Japanese War Criminals The Politics Of Justice After The Second World War Columbia Up 2017 Sandra Wilson instant download after payment.

Publisher: Columbia University Press
File Extension: EPUB
File size: 5.72 MB
Pages: 440
Author: Sandra Wilson, Robert Cribb, Beatrice Trefalt, Dean Aszkielowicz
ISBN: 9780231179225, 0231179227
Language: English
Year: 2017

Product desciption

Japanese War Criminals The Politics Of Justice After The Second World War Columbia Up 2017 Sandra Wilson by Sandra Wilson, Robert Cribb, Beatrice Trefalt, Dean Aszkielowicz 9780231179225, 0231179227 instant download after payment.

Beginning in late 1945, the United States, Britain, China, Australia, France, the Netherlands, and later the Philippines, the Soviet Union, and the People's Republic of China convened national courts to prosecute Japanese military personnel for war crimes. The defendants included ethnic Koreans and Taiwanese who had served with the armed forces as Japanese subjects. In Tokyo, the International Military Tribunal for the Far East tried Japanese leaders. While the fairness of these trials has been a focus for decades, Japanese War Criminals instead argues that the most important issues arose outside the courtroom. What was the legal basis for identifying and detaining subjects, determining who should be prosecuted, collecting evidence, and granting clemency after conviction? The answers to these questions helped set the norms for transitional justice in the postwar era and today contribute to strategies for addressing problematic areas of international law.
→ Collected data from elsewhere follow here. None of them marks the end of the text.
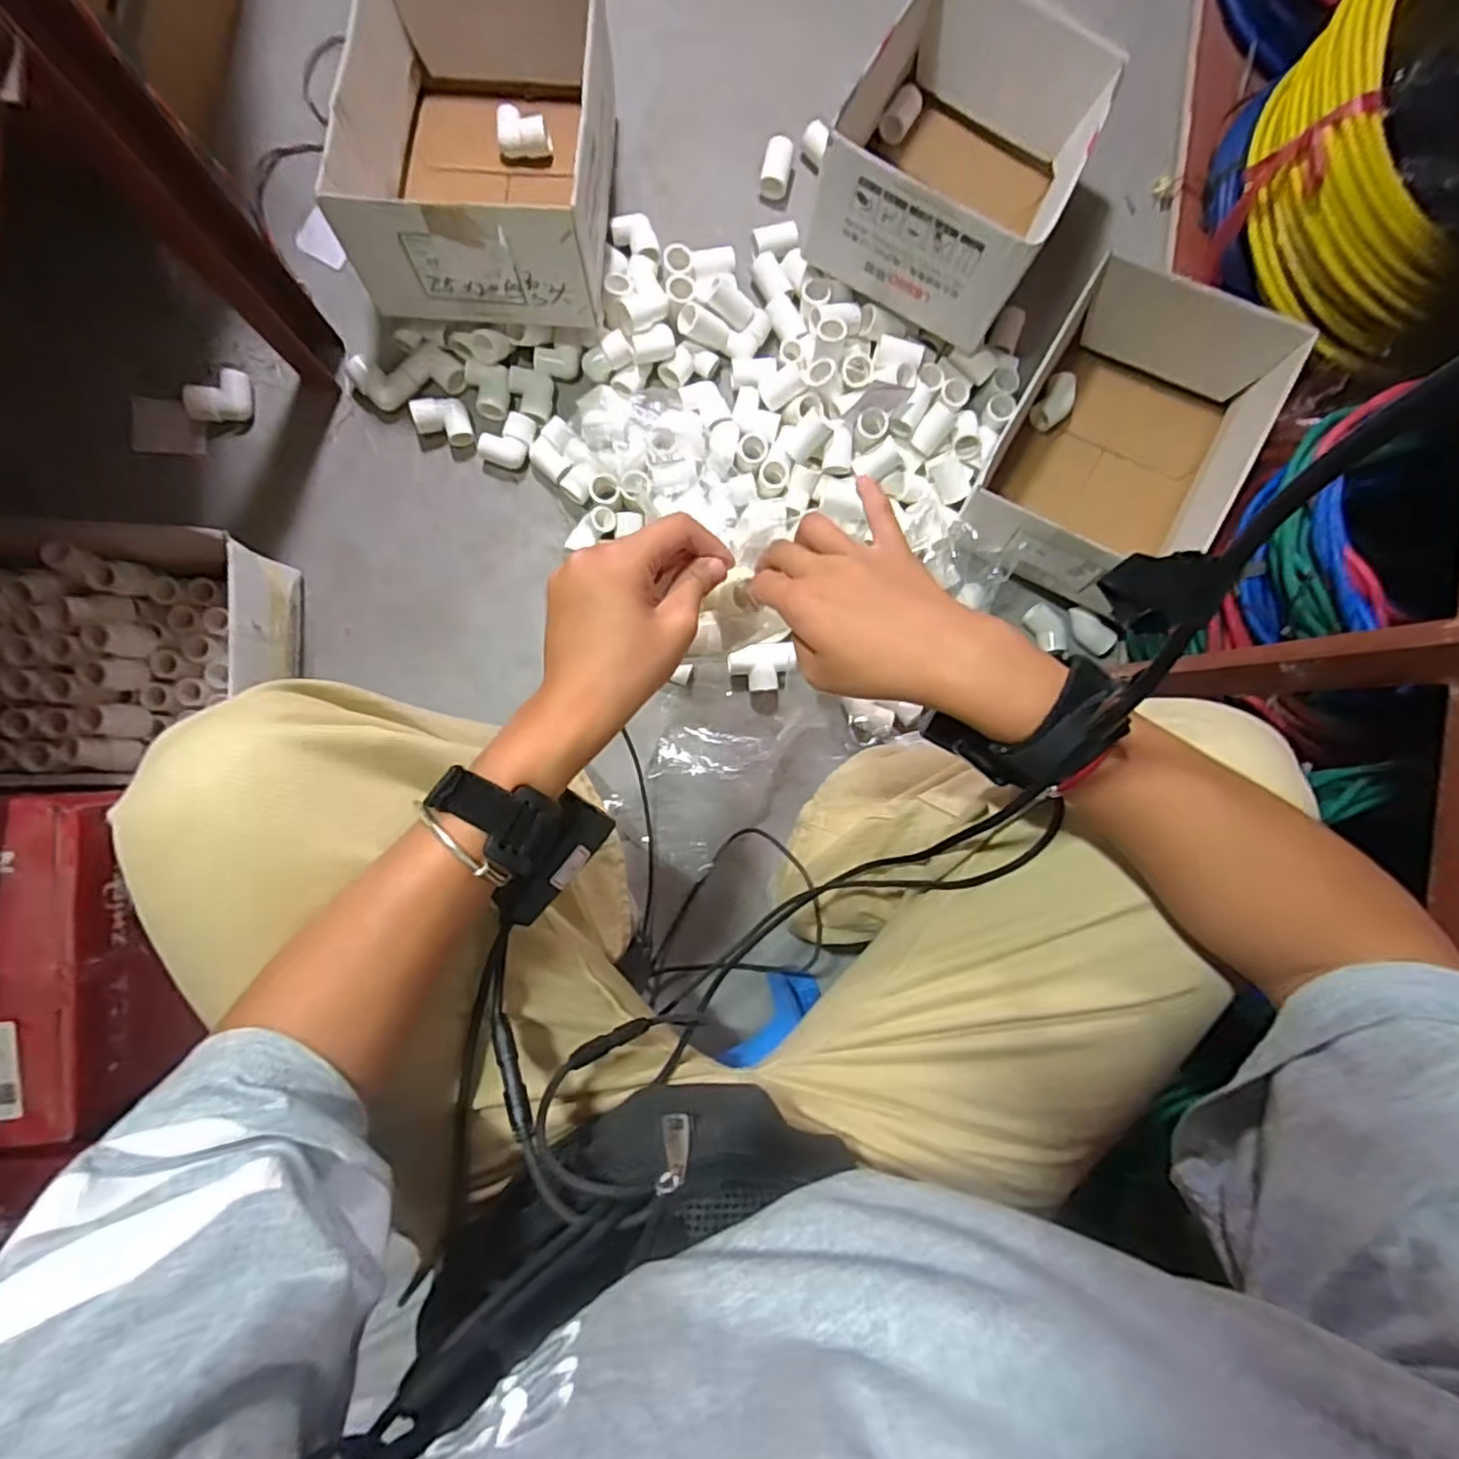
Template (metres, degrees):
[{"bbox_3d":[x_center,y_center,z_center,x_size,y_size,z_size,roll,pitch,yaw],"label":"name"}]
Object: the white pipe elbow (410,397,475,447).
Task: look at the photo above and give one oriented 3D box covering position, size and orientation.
[{"bbox_3d":[-0.301,-0.322,0.706,0.056,0.023,0.047,-7,89,-6],"label":"white pipe elbow"}]

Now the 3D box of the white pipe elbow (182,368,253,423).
[{"bbox_3d":[-0.520,-0.338,0.687,0.056,0.031,0.046,-5,88,-6],"label":"white pipe elbow"}]

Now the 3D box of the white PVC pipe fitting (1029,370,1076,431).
[{"bbox_3d":[0.371,-0.373,0.763,0.034,0.034,0.056,26,85,-5],"label":"white PVC pipe fitting"}]

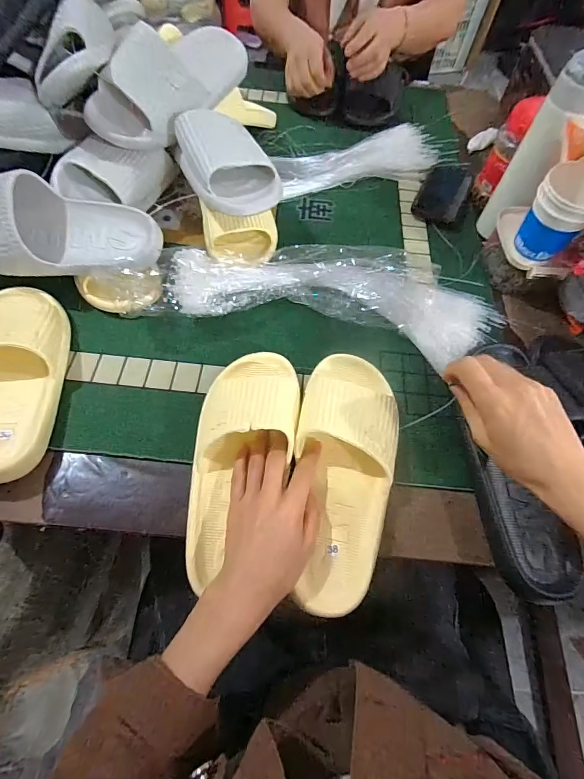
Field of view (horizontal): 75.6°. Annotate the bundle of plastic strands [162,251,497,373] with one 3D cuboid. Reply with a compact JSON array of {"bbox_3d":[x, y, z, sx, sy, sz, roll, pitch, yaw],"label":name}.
[{"bbox_3d":[0.056,-0.110,0.477,0.413,0.046,0.117,8,62,-4],"label":"bundle of plastic strands"}]

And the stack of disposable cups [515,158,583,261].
[{"bbox_3d":[0.317,-0.206,0.445,0.061,0.101,0.069,-39,70,-20],"label":"stack of disposable cups"}]

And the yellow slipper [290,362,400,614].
[{"bbox_3d":[0.055,0.076,0.374,0.100,0.061,0.253,5,71,0],"label":"yellow slipper"}]

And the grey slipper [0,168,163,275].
[{"bbox_3d":[-0.290,-0.186,0.438,0.260,0.075,0.114,11,100,-4],"label":"grey slipper"}]

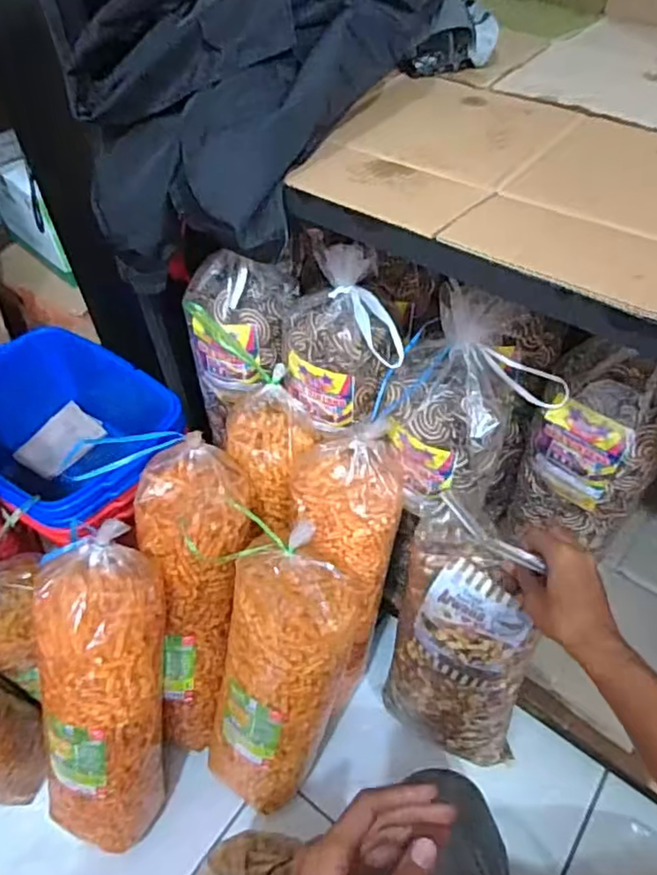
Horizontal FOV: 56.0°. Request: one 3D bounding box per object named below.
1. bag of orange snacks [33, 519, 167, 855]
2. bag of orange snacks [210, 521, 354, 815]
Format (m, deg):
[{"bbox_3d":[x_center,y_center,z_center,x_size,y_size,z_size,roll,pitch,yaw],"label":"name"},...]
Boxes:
[{"bbox_3d":[-0.280,0.333,0.772,0.132,0.466,0.108,8,20,10],"label":"bag of orange snacks"},{"bbox_3d":[-0.065,0.319,0.793,0.141,0.443,0.098,20,27,19],"label":"bag of orange snacks"}]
Examining the complex moral, ethical, legal, and political issues surrounding the Allied prosecution project, from the first investigations during the war to the final release of prisoners in 1958, Japanese War Criminals shows how a simple effort to punish the guilty evolved into a multidimensional struggle that muddied the assignment of criminal responsibility for war crimes. Over time, indignation in Japan over Allied military actions, particularly the deployment of the atomic bombs, eclipsed anger over Japanese atrocities, and, among the Western powers, new Cold War imperatives took hold. This book makes a unique contribution to our understanding of the construction of the postwar international order in Asia and to our comprehension of the difficulties of implementing transitional justice.